> **Exercise prompt**:
Print the listing that follows, character for character.

=== Input data ===

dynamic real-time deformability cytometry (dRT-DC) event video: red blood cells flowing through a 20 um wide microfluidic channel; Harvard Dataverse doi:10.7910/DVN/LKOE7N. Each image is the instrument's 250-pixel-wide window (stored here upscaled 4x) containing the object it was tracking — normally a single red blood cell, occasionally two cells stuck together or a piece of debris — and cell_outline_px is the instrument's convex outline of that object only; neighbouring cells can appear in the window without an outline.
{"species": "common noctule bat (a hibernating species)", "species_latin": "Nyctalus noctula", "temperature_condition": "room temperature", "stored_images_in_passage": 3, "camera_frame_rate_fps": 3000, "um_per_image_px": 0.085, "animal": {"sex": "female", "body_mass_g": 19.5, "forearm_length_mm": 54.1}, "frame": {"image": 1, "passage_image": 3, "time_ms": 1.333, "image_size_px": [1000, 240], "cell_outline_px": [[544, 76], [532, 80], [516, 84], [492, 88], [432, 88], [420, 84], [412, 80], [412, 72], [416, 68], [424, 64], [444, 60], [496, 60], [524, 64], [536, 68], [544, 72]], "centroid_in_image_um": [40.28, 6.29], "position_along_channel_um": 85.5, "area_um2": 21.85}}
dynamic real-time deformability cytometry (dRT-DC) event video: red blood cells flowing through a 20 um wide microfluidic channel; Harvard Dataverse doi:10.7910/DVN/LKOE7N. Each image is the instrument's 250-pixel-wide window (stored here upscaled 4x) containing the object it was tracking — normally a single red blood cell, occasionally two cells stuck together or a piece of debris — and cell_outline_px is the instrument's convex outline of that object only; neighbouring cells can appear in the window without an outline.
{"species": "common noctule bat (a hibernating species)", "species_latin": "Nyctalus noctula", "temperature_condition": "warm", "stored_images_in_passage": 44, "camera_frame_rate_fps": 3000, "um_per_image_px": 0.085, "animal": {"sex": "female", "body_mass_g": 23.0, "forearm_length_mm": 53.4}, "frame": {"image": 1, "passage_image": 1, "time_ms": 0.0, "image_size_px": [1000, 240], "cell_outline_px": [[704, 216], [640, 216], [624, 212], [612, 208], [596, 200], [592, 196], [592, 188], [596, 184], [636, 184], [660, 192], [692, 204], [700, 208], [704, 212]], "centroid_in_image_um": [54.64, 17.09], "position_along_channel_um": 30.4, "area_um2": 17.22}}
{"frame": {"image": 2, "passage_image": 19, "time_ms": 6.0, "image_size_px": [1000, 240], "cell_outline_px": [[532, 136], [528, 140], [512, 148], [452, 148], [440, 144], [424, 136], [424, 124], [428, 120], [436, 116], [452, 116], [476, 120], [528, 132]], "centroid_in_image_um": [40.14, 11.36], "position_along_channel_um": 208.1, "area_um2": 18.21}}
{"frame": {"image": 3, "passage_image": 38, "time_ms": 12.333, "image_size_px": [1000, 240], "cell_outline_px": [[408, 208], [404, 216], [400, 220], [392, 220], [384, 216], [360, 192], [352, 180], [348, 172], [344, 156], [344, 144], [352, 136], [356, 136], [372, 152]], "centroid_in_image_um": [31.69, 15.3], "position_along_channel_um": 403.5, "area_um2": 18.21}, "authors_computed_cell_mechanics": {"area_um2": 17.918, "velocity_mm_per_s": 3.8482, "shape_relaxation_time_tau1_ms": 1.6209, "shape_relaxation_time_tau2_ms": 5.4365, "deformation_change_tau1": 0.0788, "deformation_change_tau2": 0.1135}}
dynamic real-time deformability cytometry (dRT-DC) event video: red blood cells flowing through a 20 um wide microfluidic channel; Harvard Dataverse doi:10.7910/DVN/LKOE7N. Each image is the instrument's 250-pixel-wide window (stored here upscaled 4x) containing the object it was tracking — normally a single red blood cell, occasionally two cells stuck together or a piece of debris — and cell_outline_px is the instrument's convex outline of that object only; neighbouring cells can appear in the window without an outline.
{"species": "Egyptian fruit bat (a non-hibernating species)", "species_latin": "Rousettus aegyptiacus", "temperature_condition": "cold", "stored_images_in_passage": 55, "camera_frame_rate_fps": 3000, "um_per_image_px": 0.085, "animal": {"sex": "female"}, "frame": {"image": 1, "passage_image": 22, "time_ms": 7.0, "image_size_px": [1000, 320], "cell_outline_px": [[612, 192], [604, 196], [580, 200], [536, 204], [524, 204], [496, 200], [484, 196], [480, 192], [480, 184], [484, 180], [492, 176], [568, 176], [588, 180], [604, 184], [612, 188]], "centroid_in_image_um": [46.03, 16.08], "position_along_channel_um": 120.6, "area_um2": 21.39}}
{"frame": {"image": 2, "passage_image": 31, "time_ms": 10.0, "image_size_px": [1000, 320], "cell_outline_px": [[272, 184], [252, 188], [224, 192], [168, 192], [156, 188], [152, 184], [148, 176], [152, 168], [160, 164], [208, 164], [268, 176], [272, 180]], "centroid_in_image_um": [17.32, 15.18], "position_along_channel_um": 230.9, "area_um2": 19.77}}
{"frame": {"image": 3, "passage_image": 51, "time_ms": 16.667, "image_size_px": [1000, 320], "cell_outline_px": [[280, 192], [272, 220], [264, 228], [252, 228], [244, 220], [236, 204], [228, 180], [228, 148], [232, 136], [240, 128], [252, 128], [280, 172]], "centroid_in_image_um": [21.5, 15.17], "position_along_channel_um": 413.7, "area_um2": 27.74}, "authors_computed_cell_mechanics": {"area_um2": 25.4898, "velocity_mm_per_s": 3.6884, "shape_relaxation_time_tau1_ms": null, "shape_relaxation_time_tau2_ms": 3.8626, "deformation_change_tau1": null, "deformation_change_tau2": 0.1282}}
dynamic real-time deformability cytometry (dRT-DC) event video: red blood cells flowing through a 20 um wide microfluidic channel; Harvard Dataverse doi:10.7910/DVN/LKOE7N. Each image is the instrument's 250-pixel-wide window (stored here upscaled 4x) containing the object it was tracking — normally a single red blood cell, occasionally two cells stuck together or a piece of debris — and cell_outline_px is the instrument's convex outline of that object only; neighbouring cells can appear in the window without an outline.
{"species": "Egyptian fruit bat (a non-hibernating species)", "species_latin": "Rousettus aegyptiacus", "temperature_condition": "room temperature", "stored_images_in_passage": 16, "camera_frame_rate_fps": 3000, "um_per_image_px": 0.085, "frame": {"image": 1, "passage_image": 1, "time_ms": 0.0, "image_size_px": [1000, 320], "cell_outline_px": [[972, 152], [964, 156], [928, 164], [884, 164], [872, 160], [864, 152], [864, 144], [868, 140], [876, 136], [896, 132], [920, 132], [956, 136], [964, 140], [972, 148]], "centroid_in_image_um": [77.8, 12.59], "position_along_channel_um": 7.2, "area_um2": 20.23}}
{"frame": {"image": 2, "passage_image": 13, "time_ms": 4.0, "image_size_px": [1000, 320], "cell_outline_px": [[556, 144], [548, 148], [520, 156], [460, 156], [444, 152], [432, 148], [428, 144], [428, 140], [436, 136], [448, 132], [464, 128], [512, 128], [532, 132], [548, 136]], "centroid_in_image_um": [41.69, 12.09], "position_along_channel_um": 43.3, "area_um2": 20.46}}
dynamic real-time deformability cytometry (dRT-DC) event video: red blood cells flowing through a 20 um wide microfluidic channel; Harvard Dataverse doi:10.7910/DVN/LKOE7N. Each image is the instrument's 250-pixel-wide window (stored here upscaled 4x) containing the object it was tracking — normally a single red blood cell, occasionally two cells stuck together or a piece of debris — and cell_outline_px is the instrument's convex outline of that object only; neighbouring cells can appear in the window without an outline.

===

> **Answer to the exercise**:
dynamic real-time deformability cytometry (dRT-DC) event video: red blood cells flowing through a 20 um wide microfluidic channel; Harvard Dataverse doi:10.7910/DVN/LKOE7N. Each image is the instrument's 250-pixel-wide window (stored here upscaled 4x) containing the object it was tracking — normally a single red blood cell, occasionally two cells stuck together or a piece of debris — and cell_outline_px is the instrument's convex outline of that object only; neighbouring cells can appear in the window without an outline.
{"species": "common noctule bat (a hibernating species)", "species_latin": "Nyctalus noctula", "temperature_condition": "room temperature", "stored_images_in_passage": 3, "camera_frame_rate_fps": 3000, "um_per_image_px": 0.085, "animal": {"sex": "female", "body_mass_g": 19.5, "forearm_length_mm": 54.1}, "frame": {"image": 1, "passage_image": 3, "time_ms": 1.333, "image_size_px": [1000, 240], "cell_outline_px": [[544, 76], [532, 80], [516, 84], [492, 88], [432, 88], [420, 84], [412, 80], [412, 72], [416, 68], [424, 64], [444, 60], [496, 60], [524, 64], [536, 68], [544, 72]], "centroid_in_image_um": [40.28, 6.29], "position_along_channel_um": 85.5, "area_um2": 21.85}}
dynamic real-time deformability cytometry (dRT-DC) event video: red blood cells flowing through a 20 um wide microfluidic channel; Harvard Dataverse doi:10.7910/DVN/LKOE7N. Each image is the instrument's 250-pixel-wide window (stored here upscaled 4x) containing the object it was tracking — normally a single red blood cell, occasionally two cells stuck together or a piece of debris — and cell_outline_px is the instrument's convex outline of that object only; neighbouring cells can appear in the window without an outline.
{"species": "common noctule bat (a hibernating species)", "species_latin": "Nyctalus noctula", "temperature_condition": "warm", "stored_images_in_passage": 44, "camera_frame_rate_fps": 3000, "um_per_image_px": 0.085, "animal": {"sex": "female", "body_mass_g": 23.0, "forearm_length_mm": 53.4}, "frame": {"image": 1, "passage_image": 1, "time_ms": 0.0, "image_size_px": [1000, 240], "cell_outline_px": [[704, 216], [640, 216], [624, 212], [612, 208], [596, 200], [592, 196], [592, 188], [596, 184], [636, 184], [660, 192], [692, 204], [700, 208], [704, 212]], "centroid_in_image_um": [54.64, 17.09], "position_along_channel_um": 30.4, "area_um2": 17.22}}
{"frame": {"image": 2, "passage_image": 19, "time_ms": 6.0, "image_size_px": [1000, 240], "cell_outline_px": [[532, 136], [528, 140], [512, 148], [452, 148], [440, 144], [424, 136], [424, 124], [428, 120], [436, 116], [452, 116], [476, 120], [528, 132]], "centroid_in_image_um": [40.14, 11.36], "position_along_channel_um": 208.1, "area_um2": 18.21}}
{"frame": {"image": 3, "passage_image": 38, "time_ms": 12.333, "image_size_px": [1000, 240], "cell_outline_px": [[408, 208], [404, 216], [400, 220], [392, 220], [384, 216], [360, 192], [352, 180], [348, 172], [344, 156], [344, 144], [352, 136], [356, 136], [372, 152]], "centroid_in_image_um": [31.69, 15.3], "position_along_channel_um": 403.5, "area_um2": 18.21}, "authors_computed_cell_mechanics": {"area_um2": 17.918, "velocity_mm_per_s": 3.8482, "shape_relaxation_time_tau1_ms": 1.6209, "shape_relaxation_time_tau2_ms": 5.4365, "deformation_change_tau1": 0.0788, "deformation_change_tau2": 0.1135}}
dynamic real-time deformability cytometry (dRT-DC) event video: red blood cells flowing through a 20 um wide microfluidic channel; Harvard Dataverse doi:10.7910/DVN/LKOE7N. Each image is the instrument's 250-pixel-wide window (stored here upscaled 4x) containing the object it was tracking — normally a single red blood cell, occasionally two cells stuck together or a piece of debris — and cell_outline_px is the instrument's convex outline of that object only; neighbouring cells can appear in the window without an outline.
{"species": "Egyptian fruit bat (a non-hibernating species)", "species_latin": "Rousettus aegyptiacus", "temperature_condition": "cold", "stored_images_in_passage": 55, "camera_frame_rate_fps": 3000, "um_per_image_px": 0.085, "animal": {"sex": "female"}, "frame": {"image": 1, "passage_image": 22, "time_ms": 7.0, "image_size_px": [1000, 320], "cell_outline_px": [[612, 192], [604, 196], [580, 200], [536, 204], [524, 204], [496, 200], [484, 196], [480, 192], [480, 184], [484, 180], [492, 176], [568, 176], [588, 180], [604, 184], [612, 188]], "centroid_in_image_um": [46.03, 16.08], "position_along_channel_um": 120.6, "area_um2": 21.39}}
{"frame": {"image": 2, "passage_image": 31, "time_ms": 10.0, "image_size_px": [1000, 320], "cell_outline_px": [[272, 184], [252, 188], [224, 192], [168, 192], [156, 188], [152, 184], [148, 176], [152, 168], [160, 164], [208, 164], [268, 176], [272, 180]], "centroid_in_image_um": [17.32, 15.18], "position_along_channel_um": 230.9, "area_um2": 19.77}}
{"frame": {"image": 3, "passage_image": 51, "time_ms": 16.667, "image_size_px": [1000, 320], "cell_outline_px": [[280, 192], [272, 220], [264, 228], [252, 228], [244, 220], [236, 204], [228, 180], [228, 148], [232, 136], [240, 128], [252, 128], [280, 172]], "centroid_in_image_um": [21.5, 15.17], "position_along_channel_um": 413.7, "area_um2": 27.74}, "authors_computed_cell_mechanics": {"area_um2": 25.4898, "velocity_mm_per_s": 3.6884, "shape_relaxation_time_tau1_ms": null, "shape_relaxation_time_tau2_ms": 3.8626, "deformation_change_tau1": null, "deformation_change_tau2": 0.1282}}
dynamic real-time deformability cytometry (dRT-DC) event video: red blood cells flowing through a 20 um wide microfluidic channel; Harvard Dataverse doi:10.7910/DVN/LKOE7N. Each image is the instrument's 250-pixel-wide window (stored here upscaled 4x) containing the object it was tracking — normally a single red blood cell, occasionally two cells stuck together or a piece of debris — and cell_outline_px is the instrument's convex outline of that object only; neighbouring cells can appear in the window without an outline.
{"species": "Egyptian fruit bat (a non-hibernating species)", "species_latin": "Rousettus aegyptiacus", "temperature_condition": "room temperature", "stored_images_in_passage": 16, "camera_frame_rate_fps": 3000, "um_per_image_px": 0.085, "frame": {"image": 1, "passage_image": 1, "time_ms": 0.0, "image_size_px": [1000, 320], "cell_outline_px": [[972, 152], [964, 156], [928, 164], [884, 164], [872, 160], [864, 152], [864, 144], [868, 140], [876, 136], [896, 132], [920, 132], [956, 136], [964, 140], [972, 148]], "centroid_in_image_um": [77.8, 12.59], "position_along_channel_um": 7.2, "area_um2": 20.23}}
{"frame": {"image": 2, "passage_image": 13, "time_ms": 4.0, "image_size_px": [1000, 320], "cell_outline_px": [[556, 144], [548, 148], [520, 156], [460, 156], [444, 152], [432, 148], [428, 144], [428, 140], [436, 136], [448, 132], [464, 128], [512, 128], [532, 132], [548, 136]], "centroid_in_image_um": [41.69, 12.09], "position_along_channel_um": 43.3, "area_um2": 20.46}}
dynamic real-time deformability cytometry (dRT-DC) event video: red blood cells flowing through a 20 um wide microfluidic channel; Harvard Dataverse doi:10.7910/DVN/LKOE7N. Each image is the instrument's 250-pixel-wide window (stored here upscaled 4x) containing the object it was tracking — normally a single red blood cell, occasionally two cells stuck together or a piece of debris — and cell_outline_px is the instrument's convex outline of that object only; neighbouring cells can appear in the window without an outline.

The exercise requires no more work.